**Stored data entries:**
+ + + + + + +
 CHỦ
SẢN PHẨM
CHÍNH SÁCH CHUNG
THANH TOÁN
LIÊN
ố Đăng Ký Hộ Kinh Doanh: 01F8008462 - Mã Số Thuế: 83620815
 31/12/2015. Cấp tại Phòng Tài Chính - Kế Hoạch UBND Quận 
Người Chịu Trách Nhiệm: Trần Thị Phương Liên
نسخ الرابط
+ + + + + + +
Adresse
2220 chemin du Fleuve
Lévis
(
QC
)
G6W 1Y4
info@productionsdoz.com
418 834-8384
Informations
+ + + + + + +
**WORK TO BE COMPLETED:**
In the entries above, find the line holding "2220 chemin du Fleuve" and the line holding "Informations"; print both of them and every line between, exactly, and nothing else.

**TASK OUTPUT:**
2220 chemin du Fleuve
Lévis
(
QC
)
G6W 1Y4
info@productionsdoz.com
418 834-8384
Informations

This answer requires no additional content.